Publié il y a 2 ans - Mise à jour le 12.06.2022 - pierre-havez - 3 min  - vu 2285 fois

AU PALAIS « Vous êtes le champion toute catégorie de cette juridiction avec, feria oblige, 51 mentions à votre casier »

La salle d'audience du tribunal correctionnel Nîmes (Photo : Philippe Gavillet de Peney/Objectif Gard)

Ce mardi 7 juin, Noureddine et Stéphan ont été respectivement condamnés à deux ans et un an d’emprisonnement par le tribunal judiciaire de Nîmes, pour une vingtaine de vols et de tentatives en 2018 et en 2019, à Nîmes. Les deux acolytes sont des habitués des tribunaux.

Le duo de quinquagénaire dévalisait des bouteilles d’alcool dans de nombreux magasins et grandes surfaces de Nîmes et sa banlieue, en vue de les boire ou de les revendre, depuis plusieurs mois. Le tandem remplissait tranquillement des caddies, de nuit ou de jour, avant de s’enfuir par les issues de secours. Mais faute de précaution, les deux complices finiront par être facilement identifiés par des images de vidéosurveillance.

« Vous êtes le champion toute catégorie de cette juridiction avec, feria oblige, 51 mentions à votre actif », commente faussement admiratif, le président Jean-Pierre Bandiera, en s’adressant à Noureddine. « Je reconnais ces vols, sauf celui où le vigile s’est fait gazer. C’est Stéphan qui l’a fait, explique celui-ci. À cette époque, j’avais retrouvé du travail, mais il m’a présenté un dealer à qui j’ai fini par devoir beaucoup d’argent. Je me suis donc engagé à l’aider pour rembourser ma dette. »

« Ça ressemblait à un gros piège »

Noureddine a déjà passé une trentaine d’années derrière les barreaux. « Je vous ai connu, vous étiez encore juge d’Instruction », déclare-t-il au président, comme un père à un fils. « Oui, et après toutes ces années, vous n’avez toujours pas compris, visiblement ! », répond le magistrat un peu vexé. Le prévenu fait amende honorable. « Mais j’ai pris conscience que j’ai un problème : on n’était pas dans notre état normal, on était totalement inconscient, on était en train de se détruire. Mais je suis suivi par un psychologue maintenant… », jure le quinquagénaire.

Le président l’interroge ensuite sur le vol d’une voiture sur le parking du crématorium de Nîmes, pour lequel il a aussi été confondu. « Ça m’a paru suspect, j’ai vu cette grosse Mercedes ouverte avec un portefeuille dedans et dès que j’ai mis la main dessus, des agents de la BAC ont débarqué tout autour, reprend Noureddine.
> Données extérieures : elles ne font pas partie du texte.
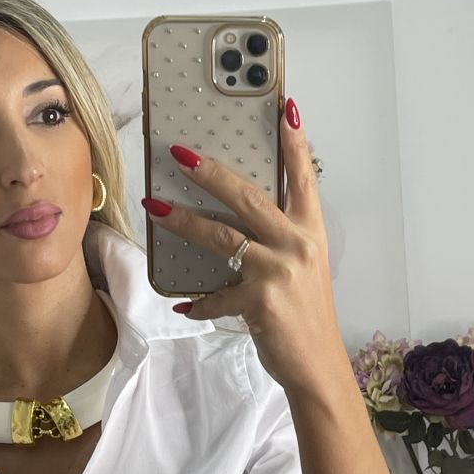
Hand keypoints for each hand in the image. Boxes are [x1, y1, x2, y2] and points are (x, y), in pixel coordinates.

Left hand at [140, 98, 345, 395]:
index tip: (285, 107)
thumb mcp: (304, 268)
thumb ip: (279, 240)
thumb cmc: (307, 315)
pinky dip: (198, 303)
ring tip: (155, 206)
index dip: (293, 143)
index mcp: (311, 232)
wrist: (318, 365)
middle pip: (248, 197)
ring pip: (221, 236)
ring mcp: (278, 271)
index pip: (302, 178)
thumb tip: (240, 220)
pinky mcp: (259, 300)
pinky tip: (184, 306)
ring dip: (183, 221)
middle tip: (181, 153)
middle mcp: (297, 244)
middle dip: (211, 173)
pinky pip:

J’ai réussi à m’échapper par miracle, mais ça ressemblait à un gros piège. »

Deux ou trois grammes tous les jours

Son complice, au casier un peu moins chargé, explique ces vols pour sa propre consommation. « Mais une fois que vous avez volé 150 bouteilles, vous aviez de quoi faire des provisions ! », proteste Jean-Pierre Bandiera. Stéphan baisse la tête. « Je devais être à deux ou trois grammes tous les jours. J’ai une maladie de cellule qui fait que je dois continuer dès que je touche un verre, j’ai deux cancers mais je vais suivre un nouveau protocole américain pour les soigner » promet-il, à son tour.

Le Parquet requiert 30 mois ferme contre Noureddine et 16 mois contre son complice. « Ils se félicitent de ne pas avoir de sang sur les mains, mais dans le casier du premier, il y a tout de même neuf condamnations pour des violences, justifie Romain Domingues. Que va-t-on faire de ces deux-là, alors que l’un sera libérable en 2023 et que l’autre a de graves problèmes de santé ? »

Des records et une vie en prison

L’avocate de Noureddine rebondit sur cette interrogation. « Avec l’accumulation des vols, mon client a été condamné à plus de 50 ans de prison, au total. J’ai compté, à 52 ans, il en a passé 29 derrière les barreaux, résume Khadija Aoudia. Mais il en a fini, son corps ne le lui permet plus, et cette dégradation va se poursuivre. On retiendra de lui des records et une vie en prison. Laissez-lui vivre ses dernières années libre... »

L’avocat de Stéphan demande lui aussi un aménagement de peine. « Mon client est un suiveur, mais lui aussi paye d’avoir consommé la chandelle par les deux bouts pendant toutes ces années. Et il doit pouvoir aujourd’hui se concentrer sur le gros travail médical qui l’attend », ajoute Frédéric Mansat-Jaffré.